The only constant is change. As a data scientist, this fact is ever so present in the world of artificial intelligence. New technologies are always emerging and can either be a catalyst to more efficient solution (if they are the right fit) or an unnecessary source of headache.
You might have heard of graph database technology and wonder what or why, or even concluded that it was just another trend. Well I’m going to tell all the basics you need to know and let you decide.
What is Graph Database (GDB)?
GDB is a method of storing , accessing and navigating related datasets using the relationship between data as essential as the data itself. Its design is similar to a human brain that connects a whole matrix of ideas into a coherent whole. The ‘Brain’ provides an avenue for the machine to understand concept relationships in a faster, more powerful and complete way than a relational database.
Let’s break this down a little. Each node represents an entity (a person, place, thing, category or other piece of data), and each relationship represents how two nodes are associated.
A practical example would be twitter connecting 330 million monthly active users. The digram below shows how twitter users would be represented in a graph data base
Each node (labeled
User) belongs to a single person and is connected with relationships describing how each user is connected. As we see above, Peter and Emil follow each other, as do Emil and Johan, but although Johan follows Peter, Peter hasn’t (yet) reciprocated.
Why should you consider learning about or even using graph database ? Graph databases are suited to handle volume, variety, and velocity. Managing data as graphs is a particularly good fit when the use case involves modifying schemas and accommodating new features, data points, or sources.
- Performance: Using GDB, performance stays constant as data volume grows
- Flexibility: You can add to existing structure without endangering current functionality
- Agility: It can keep up with your daily demands, evolving with changing business requirements
The flexibility and agility with which graph databases deal with complex informational structures allows content engineers to build a more powerful ecosystem of intelligent content.
There is a great potential for graph databases to make content smarter and more connected than ever. Content engineers can use graph databases as a tool to orchestrate content blocks, create consistency of stories and knowledge, and establish standardized meaning for interconnected structures. This creates an ecosystem that is ready for intelligent content outputs such as:
- Designing personalized experiences
- Providing ease of access to content resources
- Enabling seamless search and discovery interactions with the system
- Efficient access to internal and external resources
- Topic clustering
- Contextualized content serving
- Conversational interactions
- Storing and analyzing customer context data
- Working with content sets within a highly-interconnected system
How Does GDB work?
In the graph world, connected data is equally (or more) important than individual data points. unlike other database management systems, relationship take first priority in graph database.
As a result, the relationships and connections are retained through ever part of the data lifecycle, from the idea to design in a logical model, to implementation in a physical model to operation in a database system.
This approach means the your application doesn’t have to infer connections. This results in simpler data models, yet more expressive than ones from relational databases.
Graph databases and the technologies related to their development add another layer of richness to the way we are able to represent real-world objects on a conceptual level. This is largely possible thanks to the graph — a mathematical construct used for modeling and solving a large array of problems related to networks in the field of physics, biology, sociology, and information technology.

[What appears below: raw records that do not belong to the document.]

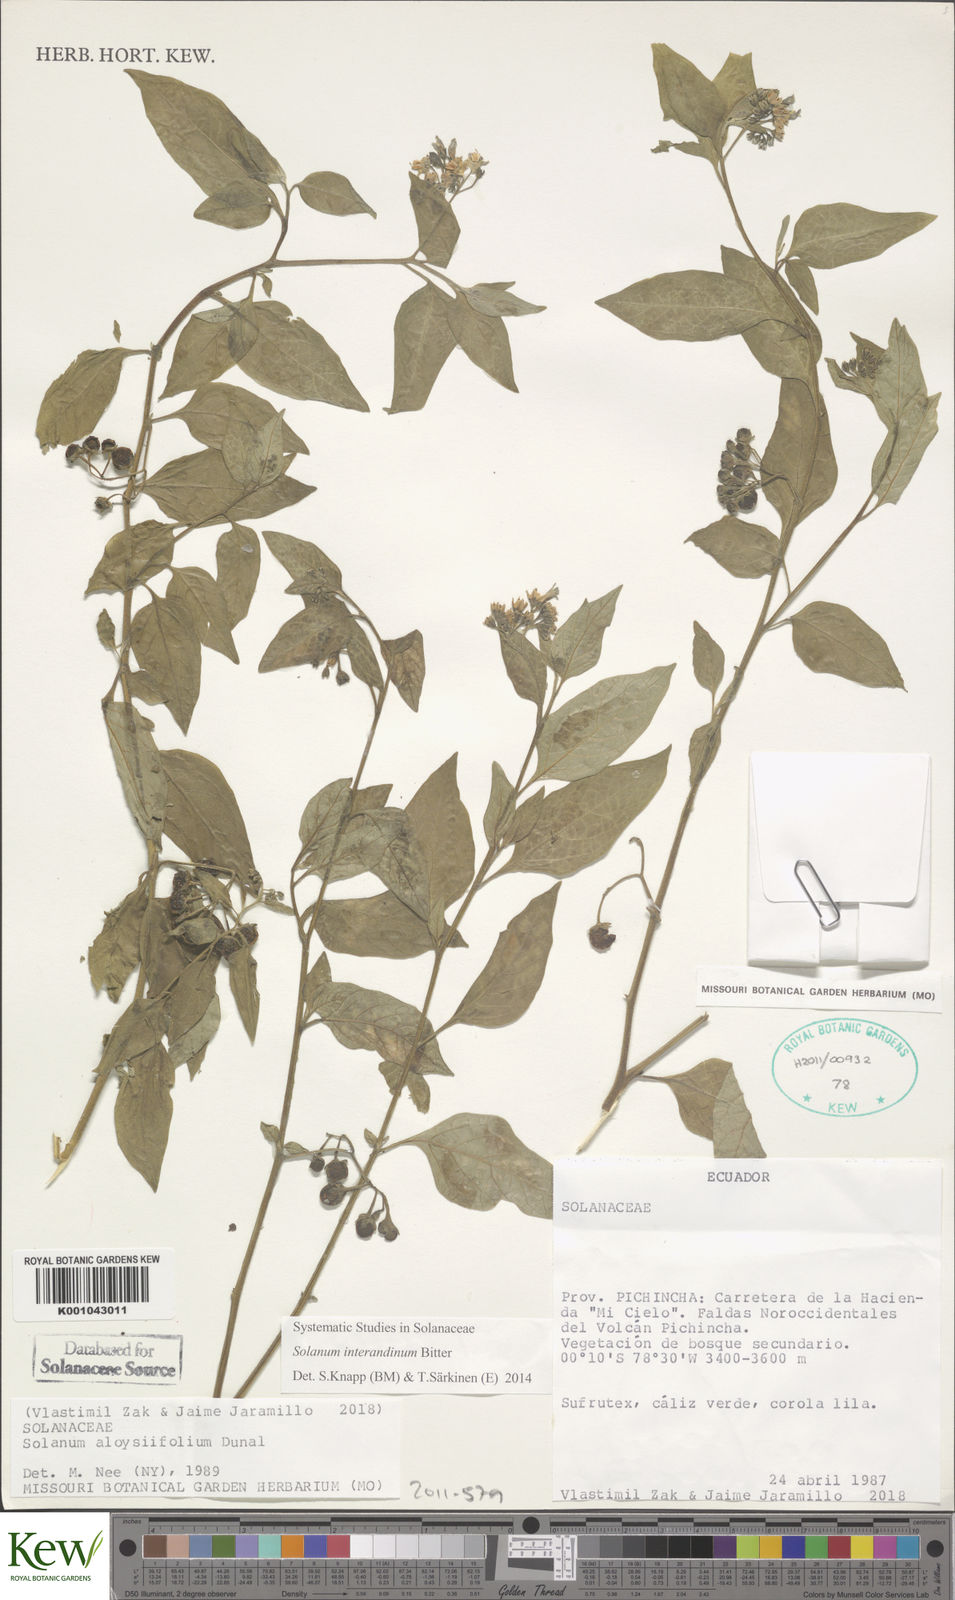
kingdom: Plantae
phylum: Tracheophyta
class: Magnoliopsida
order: Solanales
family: Solanaceae
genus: Solanum
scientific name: Solanum aloysiifolium
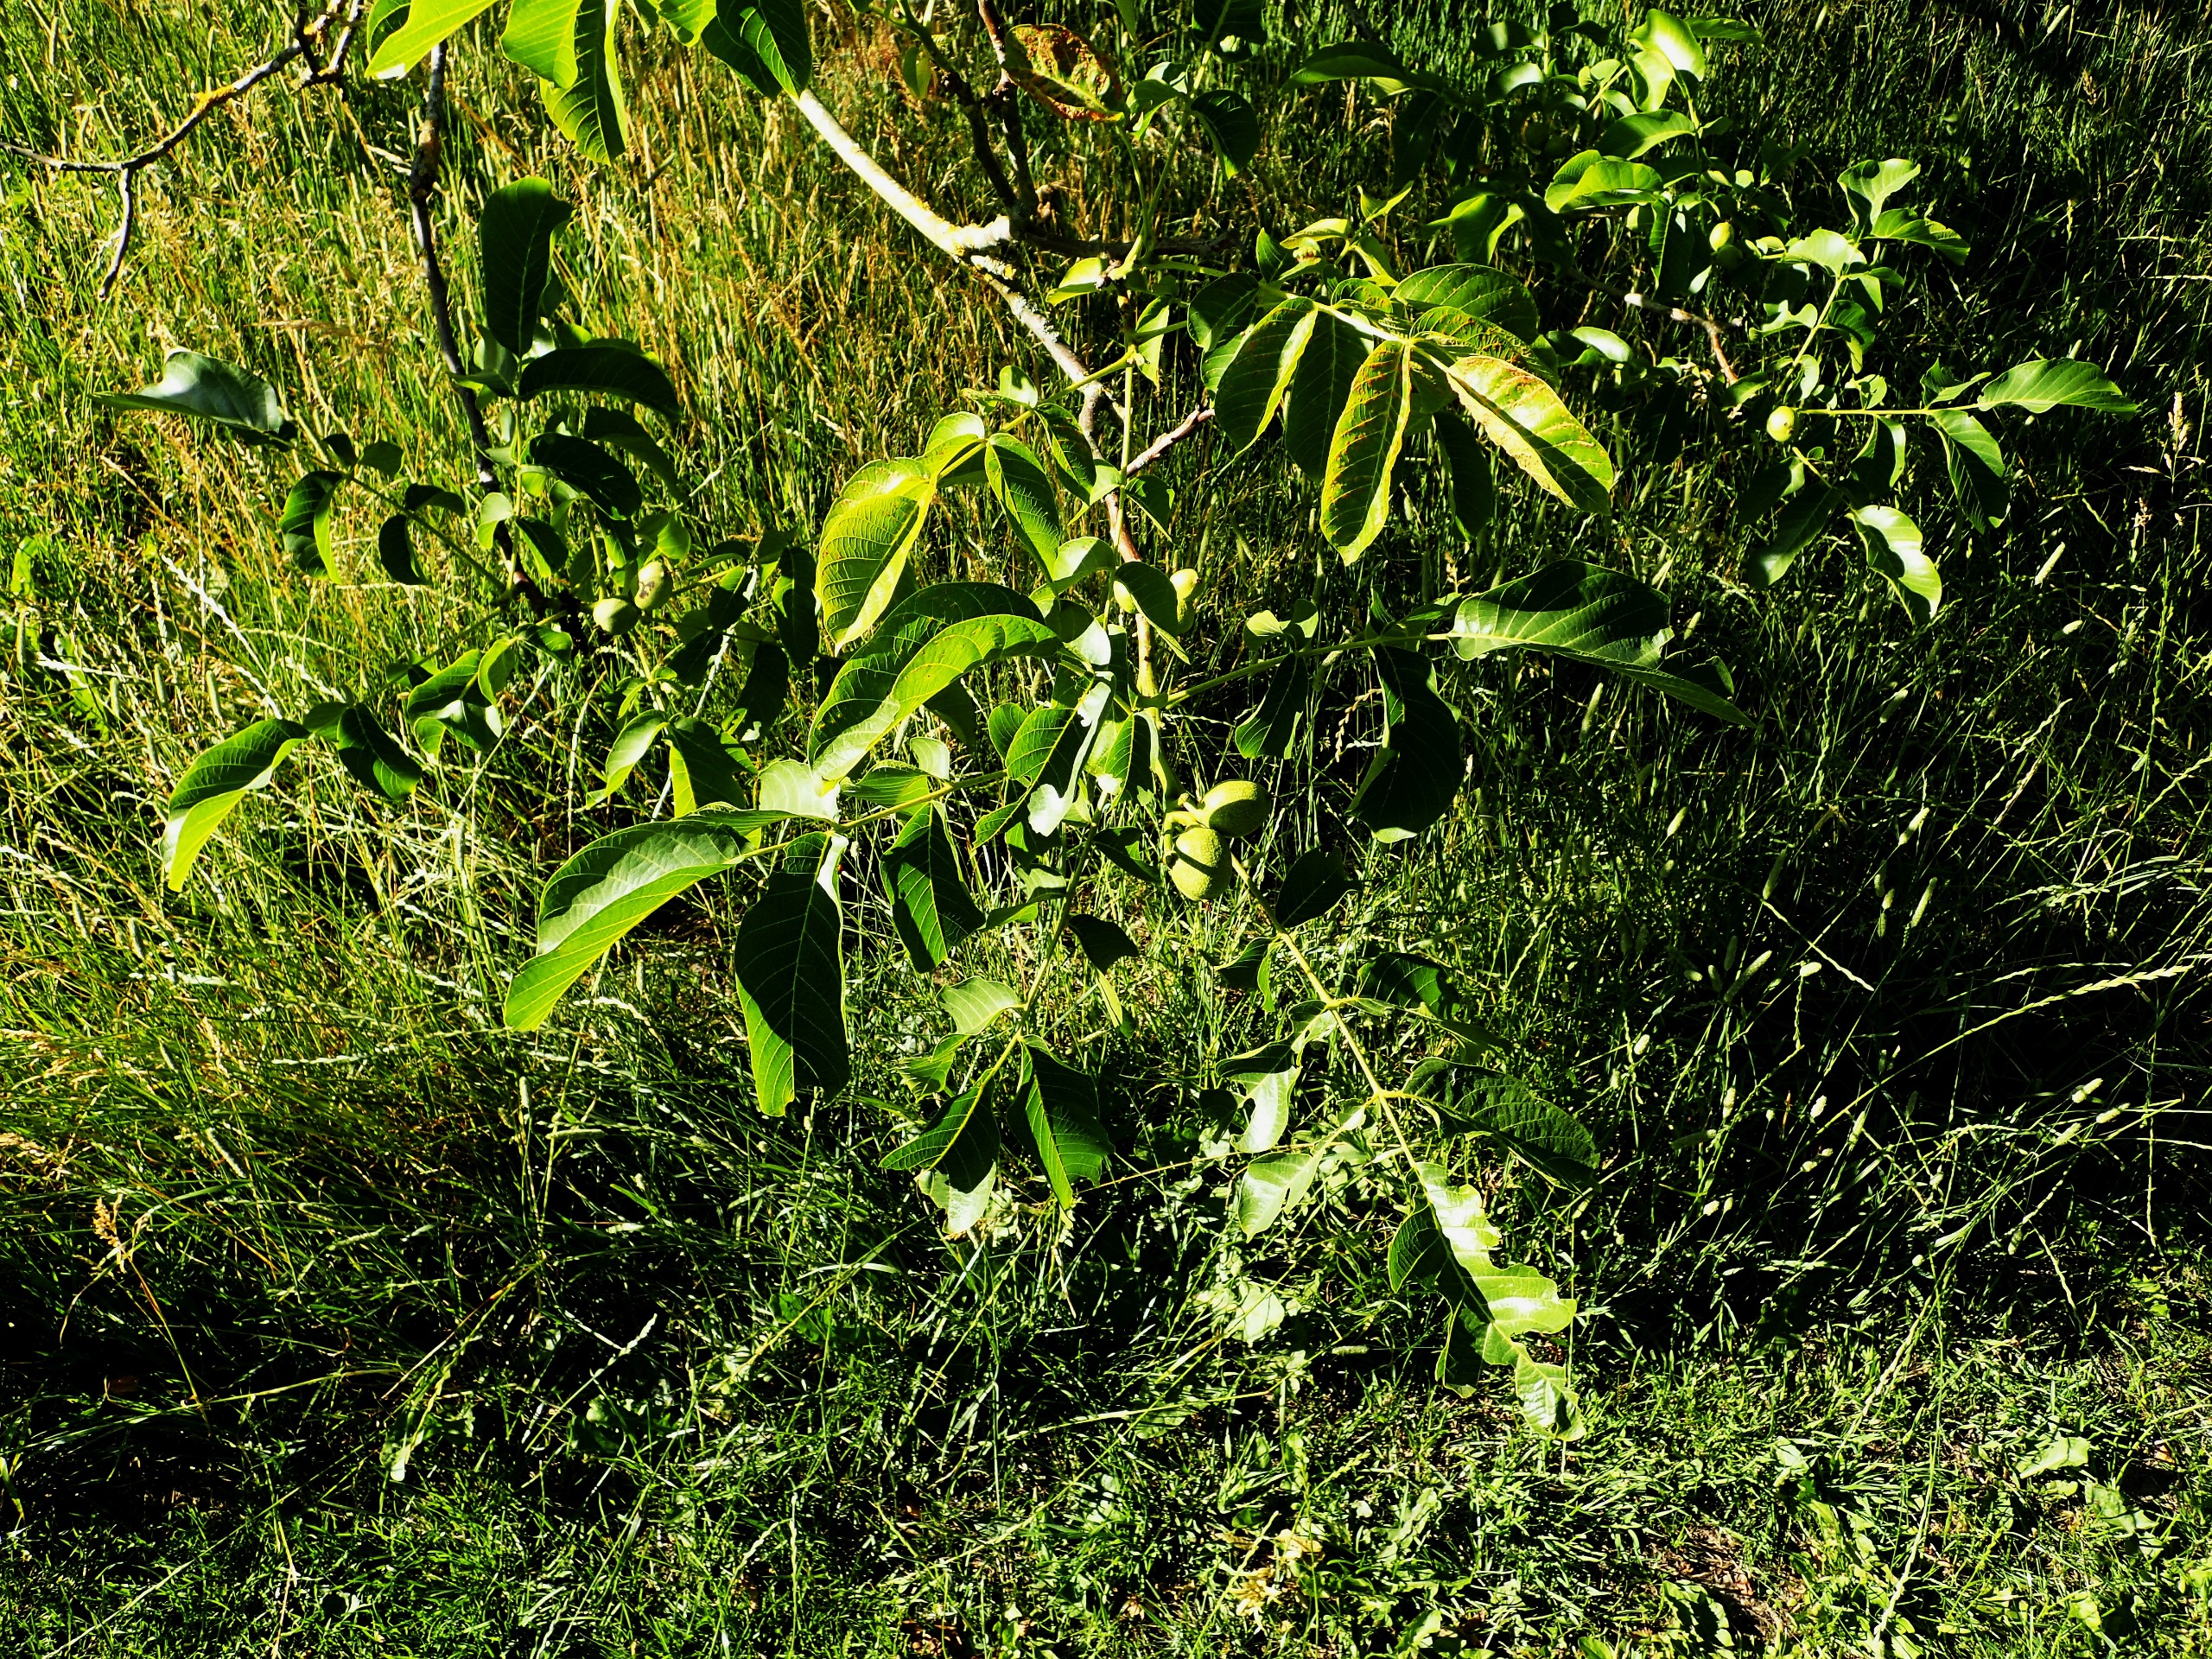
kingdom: Plantae
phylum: Tracheophyta
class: Magnoliopsida
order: Fagales
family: Juglandaceae
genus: Juglans
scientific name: Juglans regia
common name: Almindelig valnød
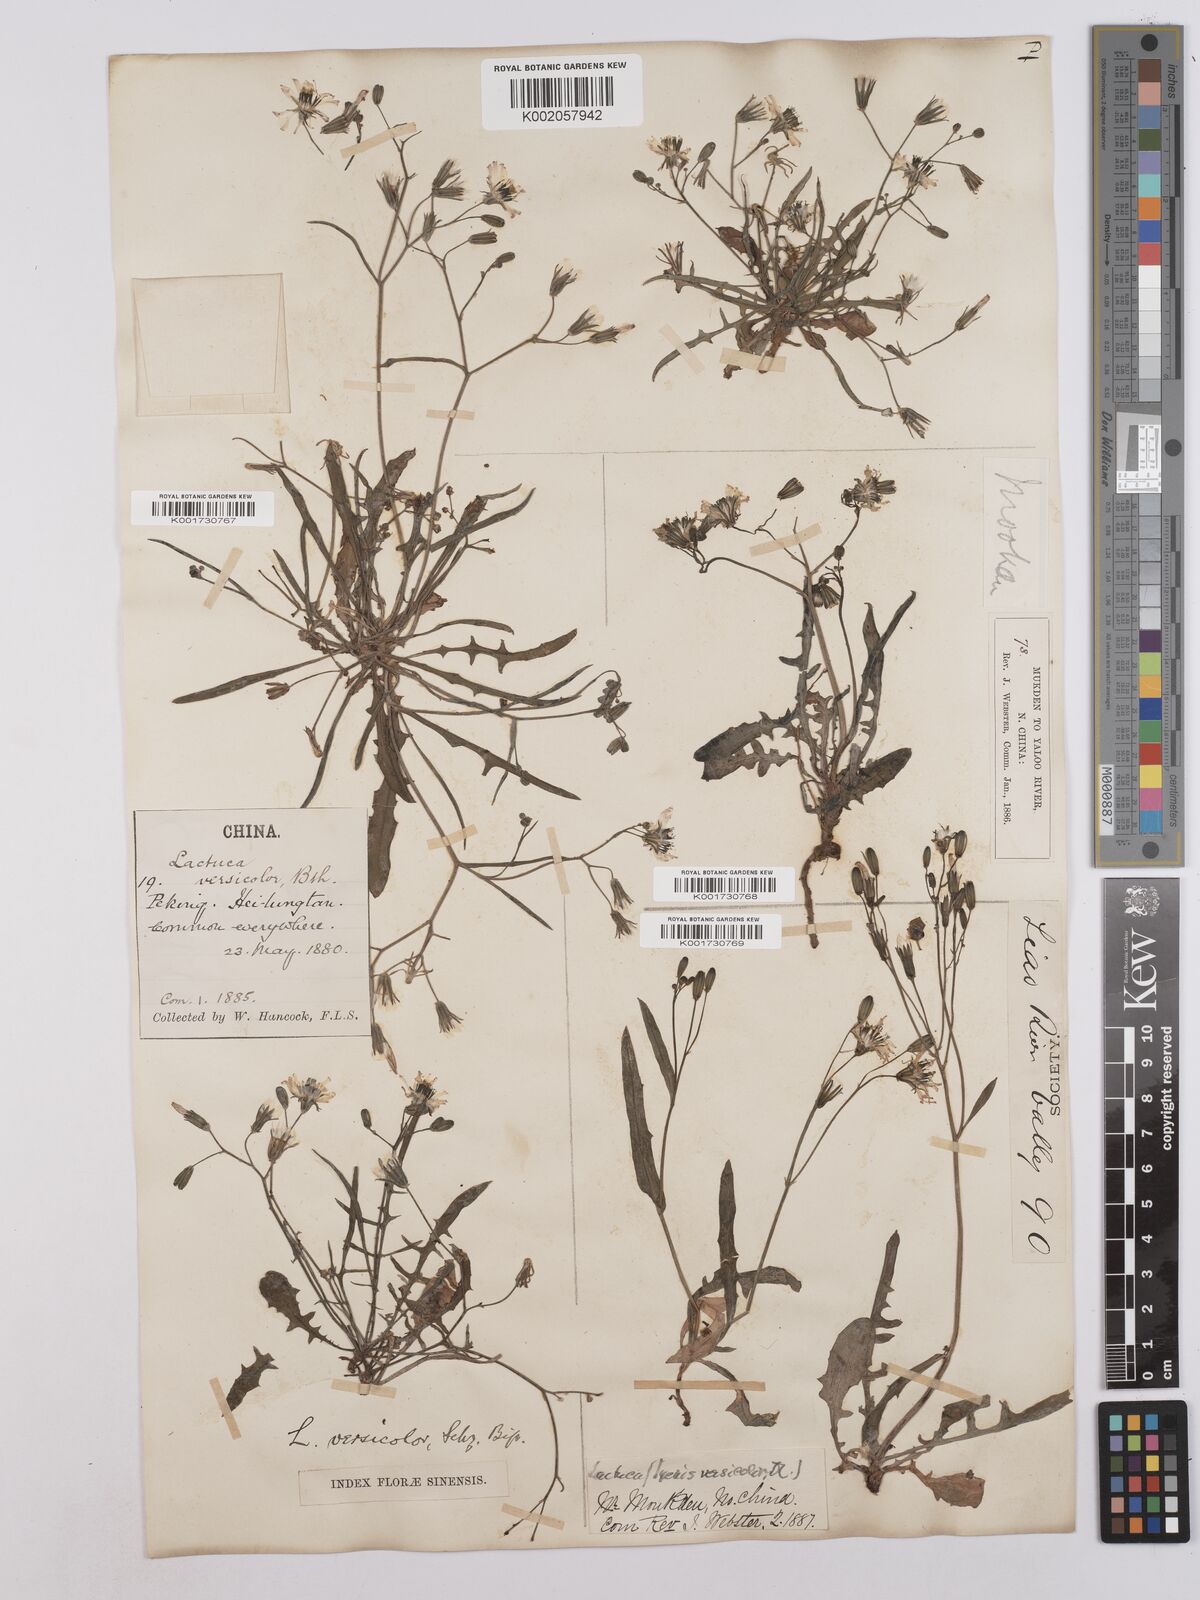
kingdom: Plantae
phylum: Tracheophyta
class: Magnoliopsida
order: Asterales
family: Asteraceae
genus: Ixeris
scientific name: Ixeris chinensis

Computer science uses graphs and graph theory to model relationships between data objects and represent various networked structures. Graphs are used to map relationships between linked objects, related people, clusters of chemicals, value-chains, and much more.
The graph structure consists of nodes connected by edges.
The real world is richly interconnected, and graph databases aim to mimic those sometimes-consistent, sometimes-erratic relationships in an intuitive way. That’s what makes the graph paradigm different from other database models: It maps more realistically to how the human brain maps and processes the world around it.
Graph databases are hardly a “one size fits all” solution. The type of data, use cases, and available resources should all be considered when deciding to move forward with the graph model or a more traditional data management solution, like the relational database.
AI and machine learning applications tremendously increase in value when configured to work against graph databases, because they can now understand and analyze the edges, or relationships, between entities within the dataset or the content set in the graph form.
I hope this has been helpful in better understanding the ideas behind Graph Database technologies. Just like in GDB, deciding what new skills to add to your toolbox or which technology to complement your projects, it’s equally important to prioritize relationship to existing framework . The goal is coherent!